Статья
□ □ □

Людмила Федорова – Адаптация как симптом. Русская классика на постсоветском экране (страница 19)
В сценических постановках «Ревизора», которые исследует Ю. В. Манн, существовало две традиции исполнения Сквозника-Дмухановского, каждая из которых акцентировала разные стороны авторского замысла[140]. Одна, московская, шла от игры М. С. Щепкина, чей Городничий был грубым, вульгарным провинциалом, способным, однако, к неожиданным эмоциональным переходам и даже к трагизму в последнем акте. Другая, петербургская, традиция имела своим родоначальником И. И. Сосницкого, выстраивавшего образ чиновника более цивилизованного, более мягкого, но и более хищного. В. Н. Давыдов (актер Александринского театра с 1880 года), исходя из традиции Щепкина, изначально смягчает Городничего, делает его, по свидетельству критиков, «очаровательным» и «незлобивым», вызывающим скорее сочувствие, чем негодование персонажем. Но Михалков идет в своей интерпретации дальше. Соединяя опасную мягкость игры Сосницкого с резкими эмоциональными переходами Щепкина, он привносит в своего персонажа не только очарование, но и величие. Последний монолог, разоблачающий бессовестных писателей-сатириков, он произносит так страстно, с такой убедительной силой, что из объекта сатиры превращается в судью – и вместе со зрителем созерцает язвы старого и нового мира[141].
Снятая через одиннадцать лет «Русская игра» Павла Чухрая (2007) совсем иначе расставляет акценты, выводя на первый план противостояние русского и европейского. Это проявляется уже в том, как трансформировано название фильма по сравнению с исходным текстом.

□ □ □

Что требуется
Назовите всех исполнителей роли Городничего, чья игра описана в статье выше.

Выдержки из данных
□ □ □

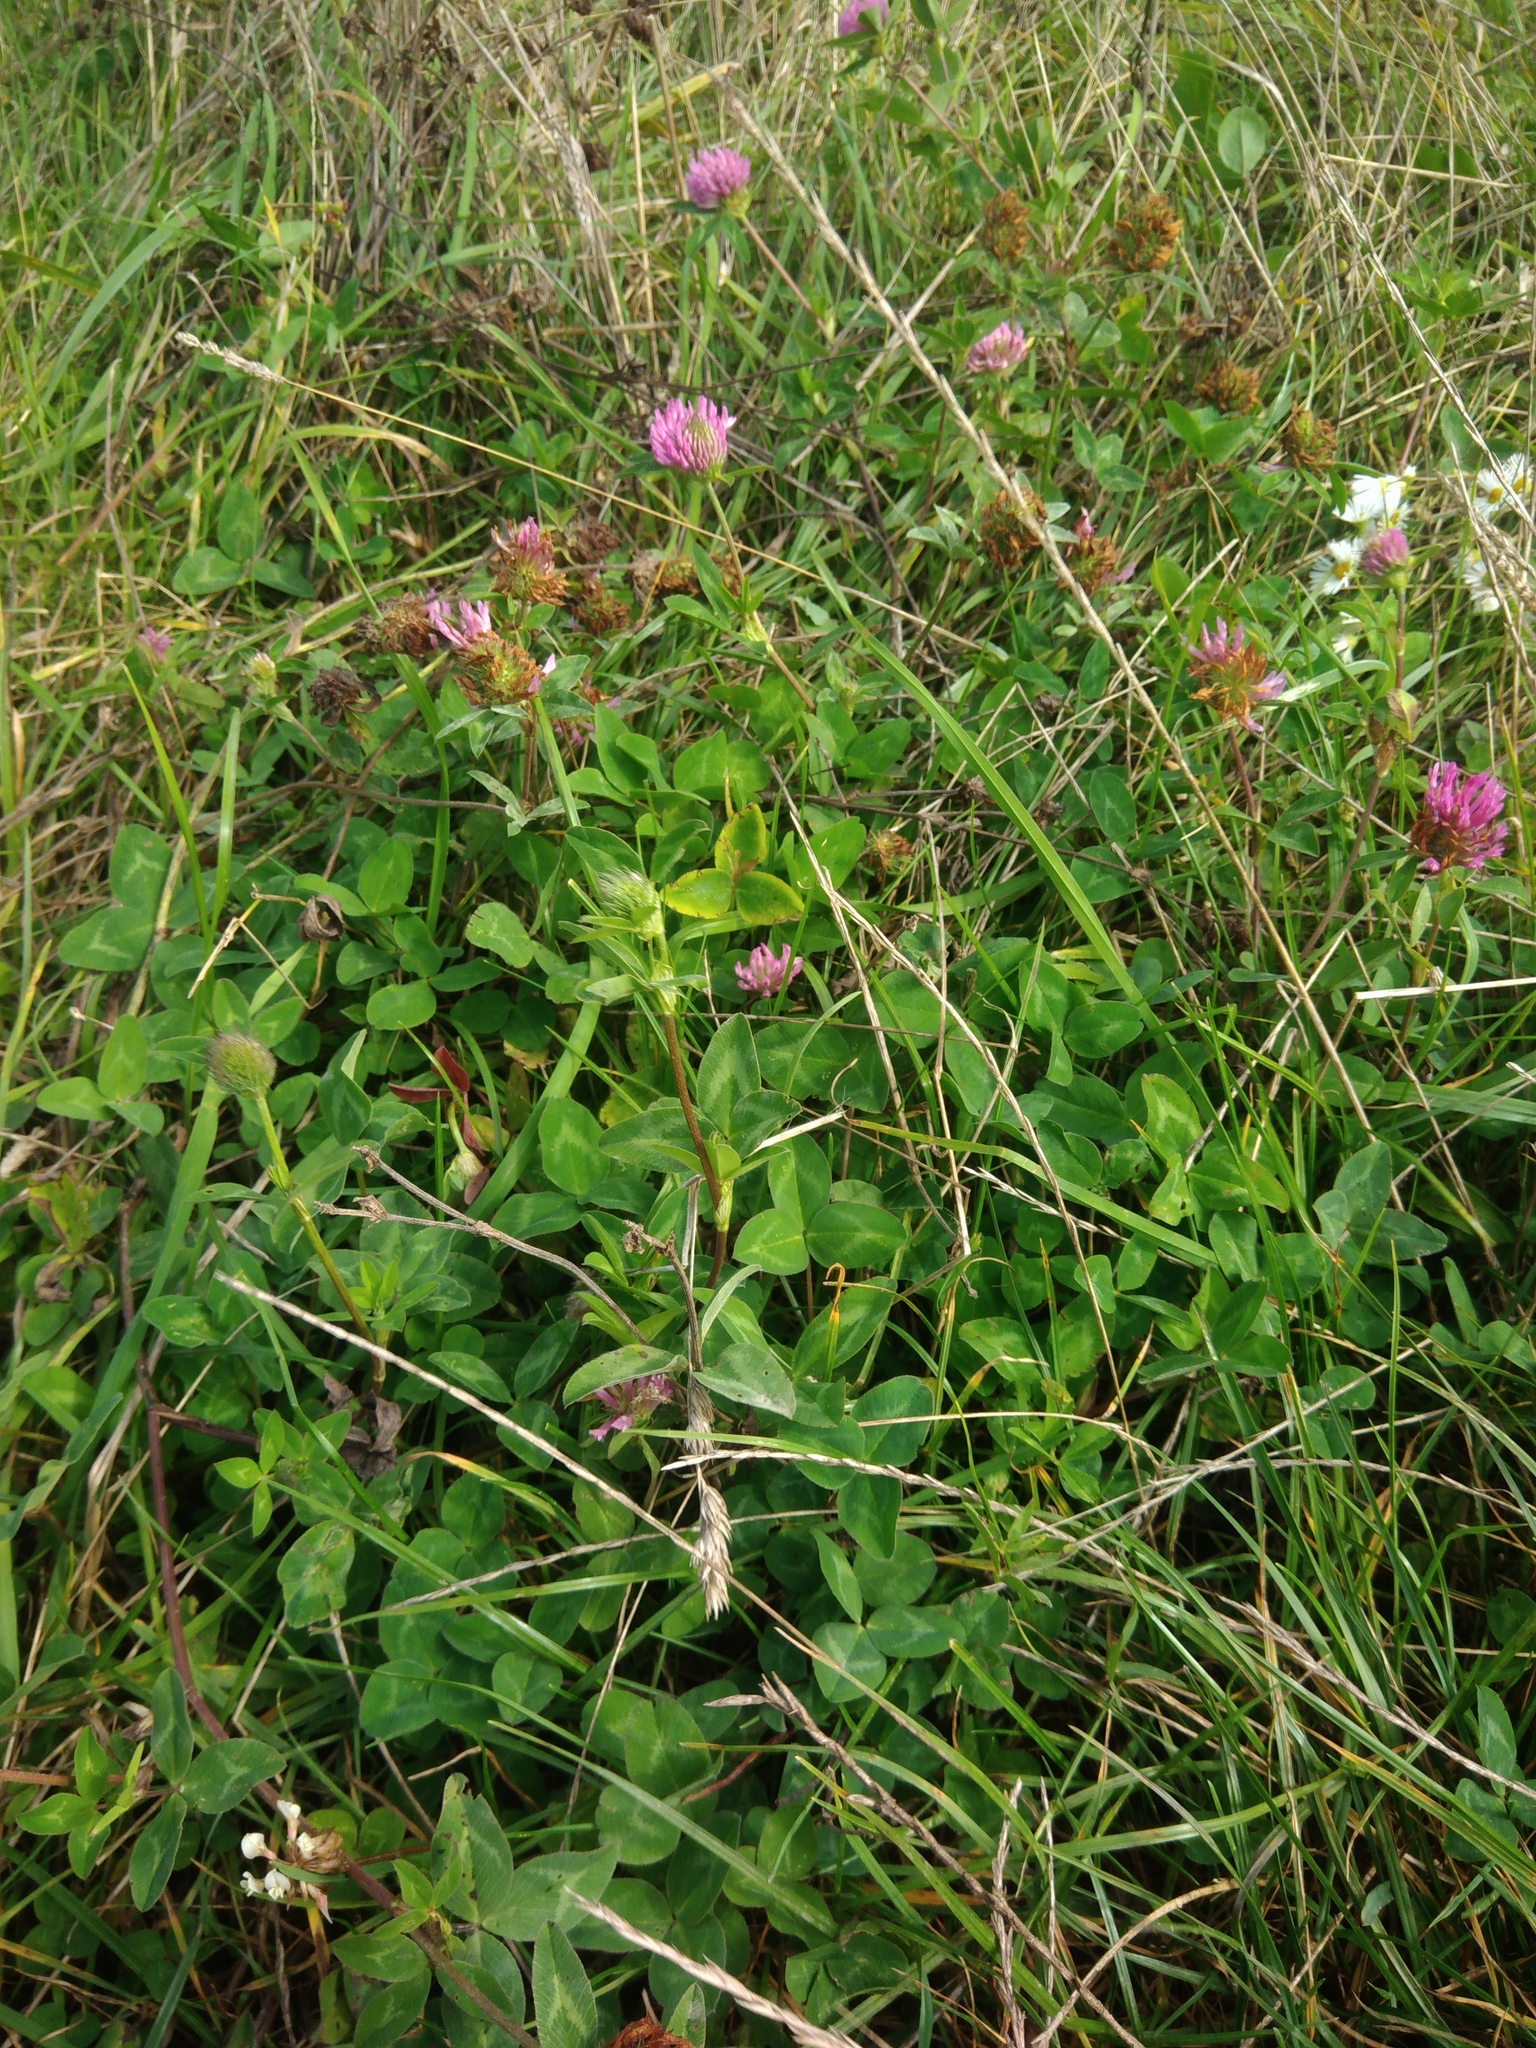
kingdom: Plantae
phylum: Tracheophyta
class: Magnoliopsida
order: Fabales
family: Fabaceae
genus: Trifolium
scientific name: Trifolium pratense
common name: Red clover
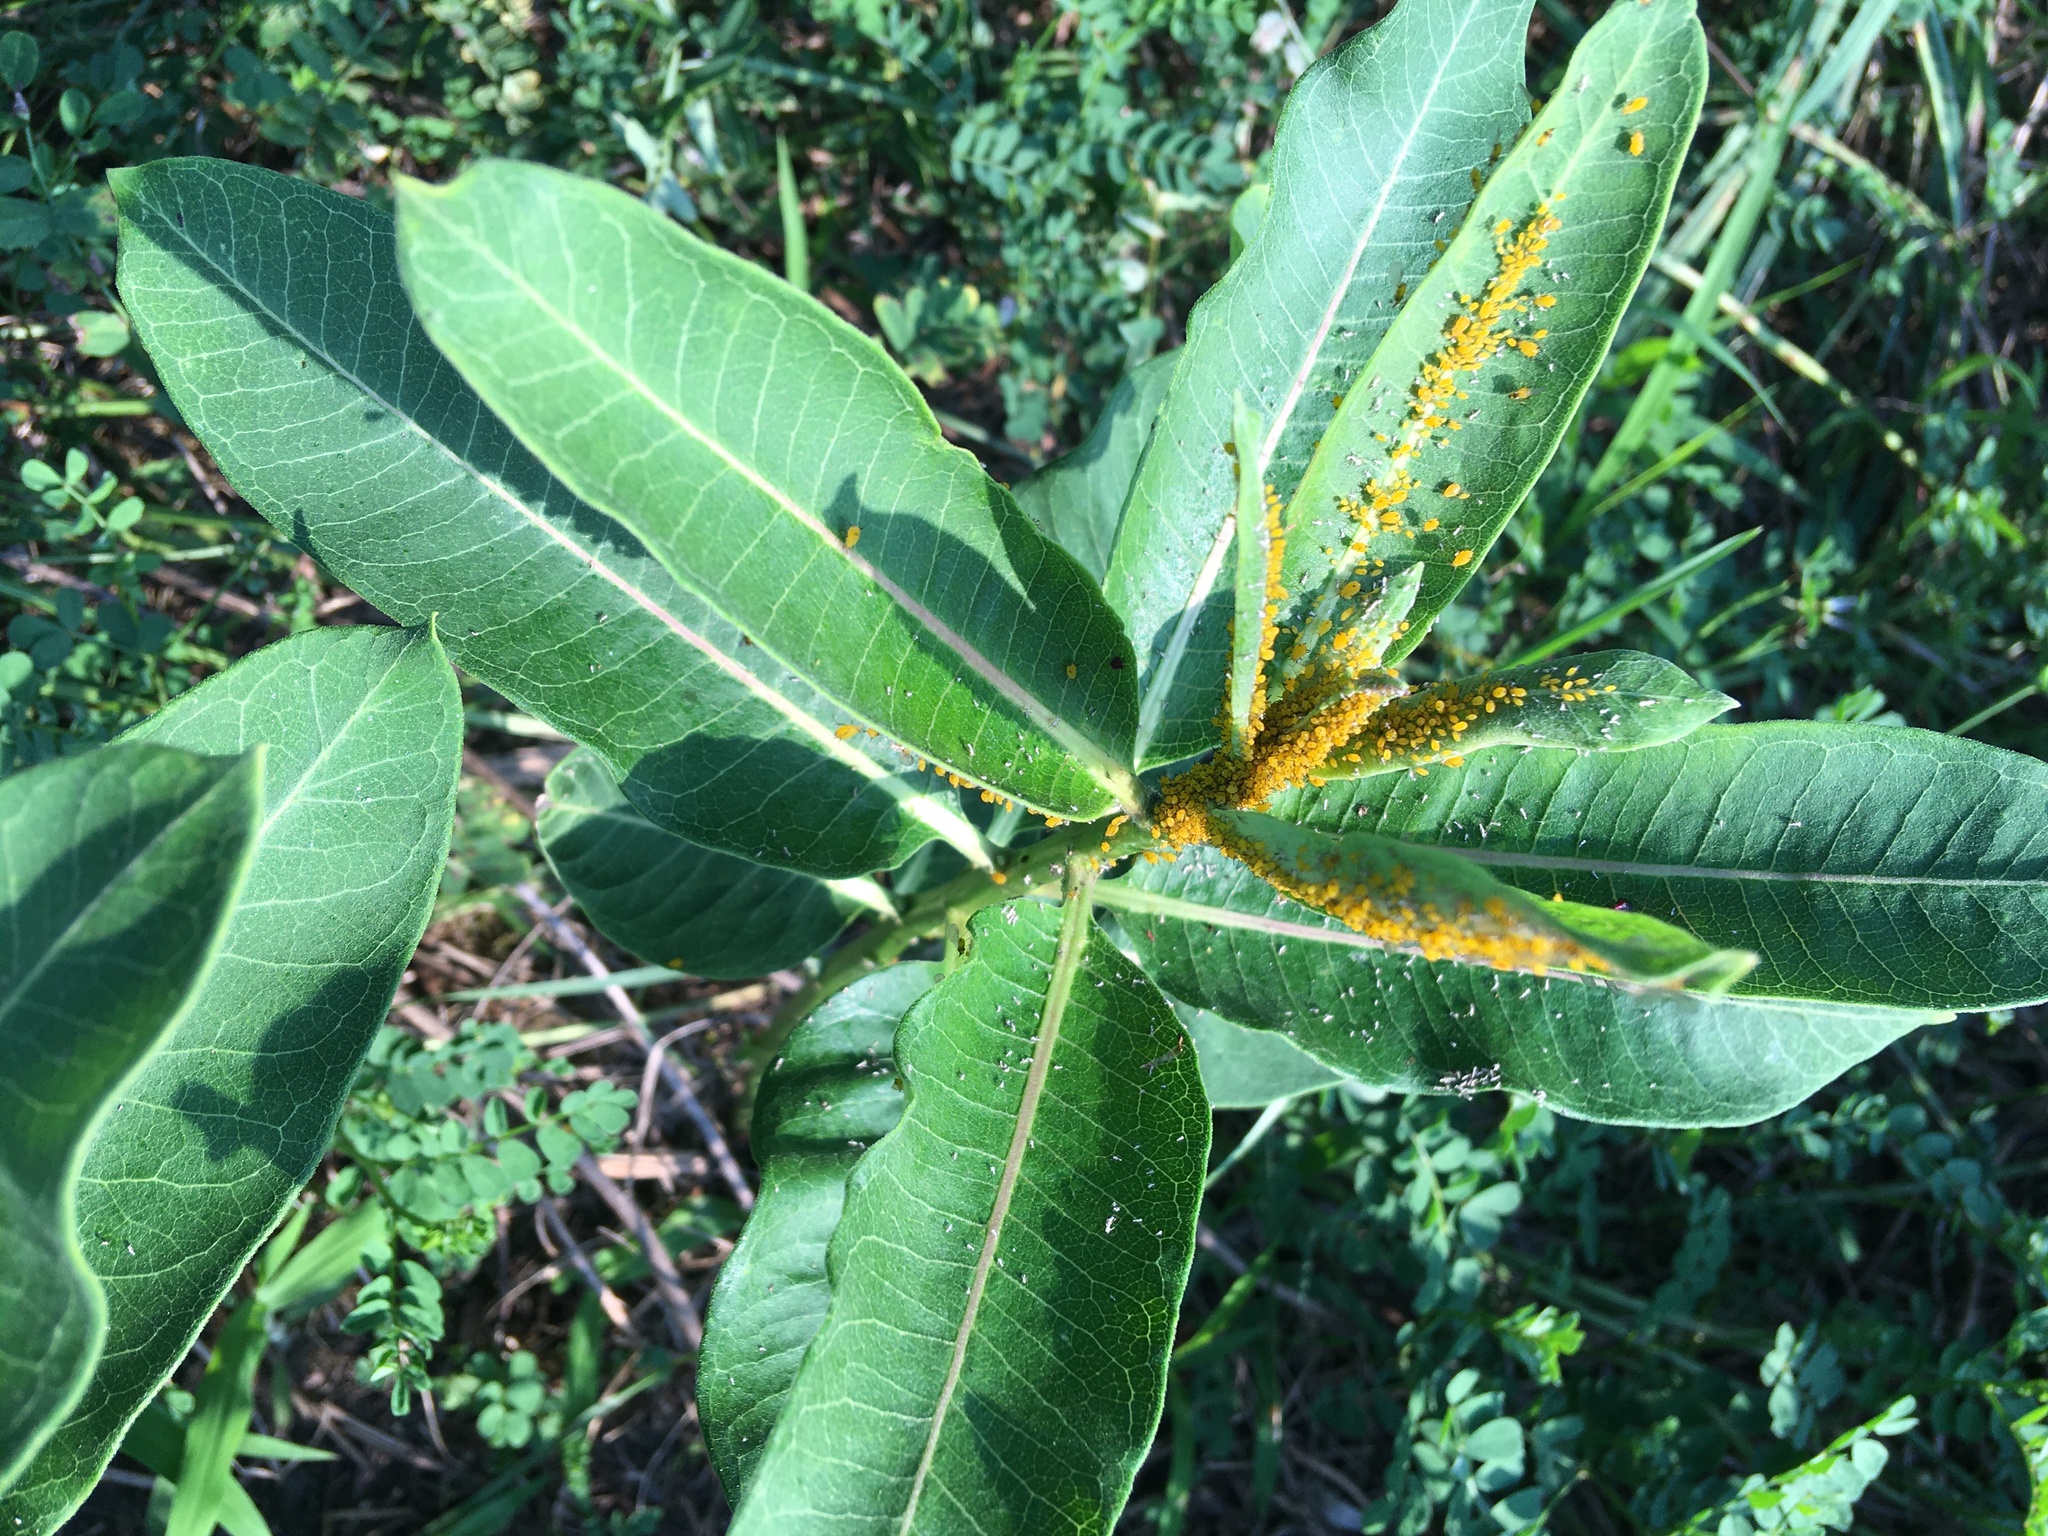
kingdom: Plantae
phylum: Tracheophyta
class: Magnoliopsida
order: Gentianales
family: Apocynaceae
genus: Asclepias
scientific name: Asclepias syriaca
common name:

□ □ □

Полный ответ
М. С. Щепкин, И. И. Сосницкий, В. Н. Давыдов, Михалков